• _EXERCISE GOAL_: Transcribe every line of text in the items below word for word. Leave the pictures out of your answer.

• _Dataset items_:
--- START ---
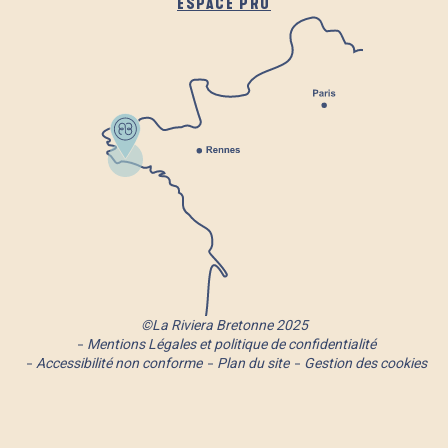
ESPACE PRO
©La Riviera Bretonne 2025
Mentions Légales et politique de confidentialité
Accessibilité non conforme
Plan du site
Gestion des cookies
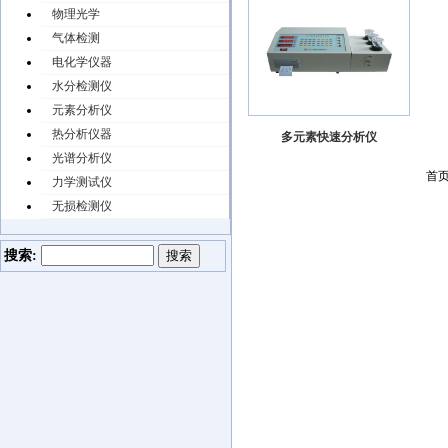
物理光学
气体检测
电化学仪器
水分检测仪
元素分析仪
热分析仪器
多元素快速分析仪
光谱分析仪
首页
力学测试仪
无损检测仪
搜索:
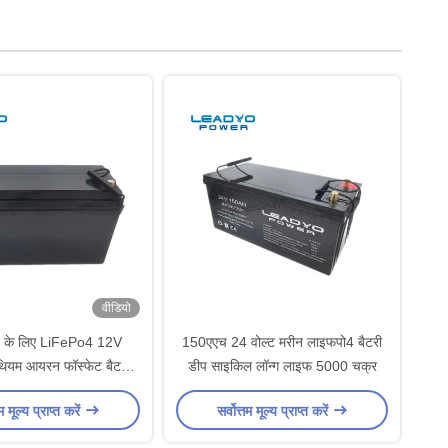
वीडियो
ाव के लिए LiFePo4 12V
150एएच 24 वोल्ट मरीन लाइफपो4 बैटरी
ियम आयरन फॉस्फेट बैटरी
डीप साइकिल लॉन्ग लाइफ 5000 चक्र
 करने योग्य ABS केस
तम मूल्य प्राप्त करें
सर्वोत्तम मूल्य प्राप्त करें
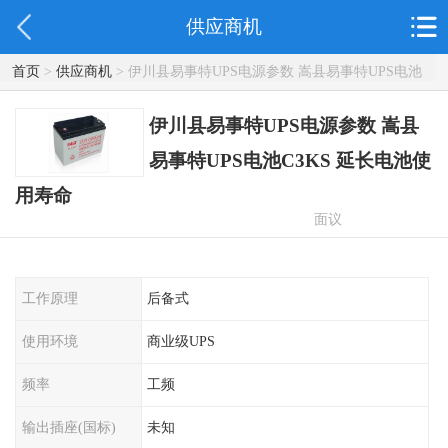
供应商机
首页
>
供应商机
> 伊川县易事特UPS电源参数 嵩县易事特UPS电池
C3KS 延长电池使用寿命
伊川县易事特UPS电源参数 嵩县
易事特UPS电池C3KS 延长电池使
用寿命
面议
工作原理
后备式
使用环境
商业级UPS
频率
工频
输出插座(国标)
未知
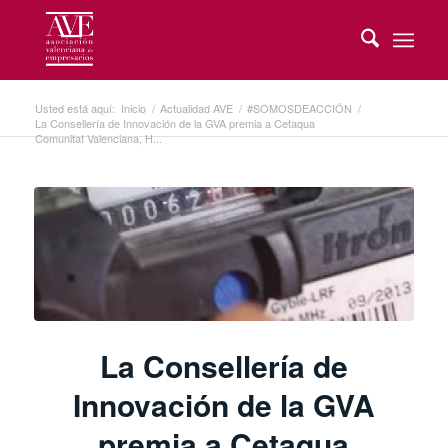
Usted está aquí:
Inicio
/
Actualidad AVE
/
#SOMOSDEACCIÓN
/
La Consellería de Innovación de la GVA premia a Cetaqua
Comunitat Valenciana, H...
La Consellería de
Innovación de la GVA
premia a Cetaqua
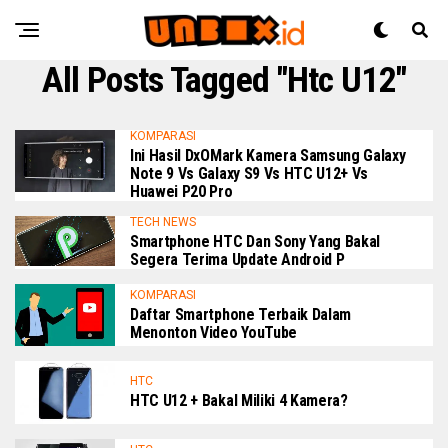
All Posts Tagged "htc U12"
KOMPARASI
Ini Hasil DxOMark Kamera Samsung Galaxy
Note 9 Vs Galaxy S9 Vs HTC U12+ Vs
Huawei P20 Pro
TECH NEWS
Smartphone HTC Dan Sony Yang Bakal
Segera Terima Update Android P
KOMPARASI
Daftar Smartphone Terbaik Dalam
Menonton Video YouTube
HTC
HTC U12 + Bakal Miliki 4 Kamera?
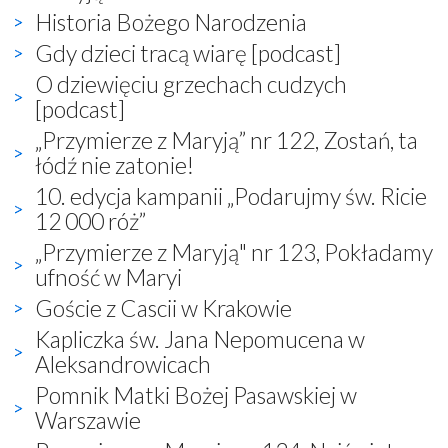
Historia Bożego Narodzenia
Gdy dzieci tracą wiarę [podcast]
O dziewięciu grzechach cudzych
[podcast]
„Przymierze z Maryją” nr 122, Zostań, ta
łódź nie zatonie!
10. edycja kampanii „Podarujmy św. Ricie
12 000 róż”
„Przymierze z Maryją" nr 123, Pokładamy
ufność w Maryi
Goście z Cascii w Krakowie
Kapliczka św. Jana Nepomucena w
Aleksandrowicach
Pomnik Matki Bożej Pasawskiej w
Warszawie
--- END ---
• _TASK RESPONSE_:
ESPACE PRO
©La Riviera Bretonne 2025
Mentions Légales et politique de confidentialité
Accessibilité non conforme
Plan du site
Gestion des cookies
物理光学
气体检测
电化学仪器
水分检测仪
元素分析仪
热分析仪器
多元素快速分析仪
光谱分析仪
首页
力学测试仪
无损检测仪
搜索:
वीडियो
ाव के लिए LiFePo4 12V
150एएच 24 वोल्ट मरीन लाइफपो4 बैटरी
ियम आयरन फॉस्फेट बैटरी
डीप साइकिल लॉन्ग लाइफ 5000 चक्र
 करने योग्य ABS केस
तम मूल्य प्राप्त करें
सर्वोत्तम मूल्य प्राप्त करें
供应商机
首页
>
供应商机
> 伊川县易事特UPS电源参数 嵩县易事特UPS电池
C3KS 延长电池使用寿命
伊川县易事特UPS电源参数 嵩县
易事特UPS电池C3KS 延长电池使
用寿命
面议
工作原理
后备式
使用环境
商业级UPS
频率
工频
输出插座(国标)
未知
Usted está aquí:
Inicio
/
Actualidad AVE
/
#SOMOSDEACCIÓN
/
La Consellería de Innovación de la GVA premia a Cetaqua
Comunitat Valenciana, H...
La Consellería de
Innovación de la GVA
premia a Cetaqua
All Posts Tagged "htc U12"
KOMPARASI
Ini Hasil DxOMark Kamera Samsung Galaxy
Note 9 Vs Galaxy S9 Vs HTC U12+ Vs
Huawei P20 Pro
TECH NEWS
Smartphone HTC Dan Sony Yang Bakal
Segera Terima Update Android P
KOMPARASI
Daftar Smartphone Terbaik Dalam
Menonton Video YouTube
HTC
HTC U12 + Bakal Miliki 4 Kamera?
Historia Bożego Narodzenia
Gdy dzieci tracą wiarę [podcast]
O dziewięciu grzechach cudzych
[podcast]
„Przymierze z Maryją” nr 122, Zostań, ta
łódź nie zatonie!
10. edycja kampanii „Podarujmy św. Ricie
12 000 róż”
„Przymierze z Maryją" nr 123, Pokładamy
ufność w Maryi
Goście z Cascii w Krakowie
Kapliczka św. Jana Nepomucena w
Aleksandrowicach
Pomnik Matki Bożej Pasawskiej w
Warszawie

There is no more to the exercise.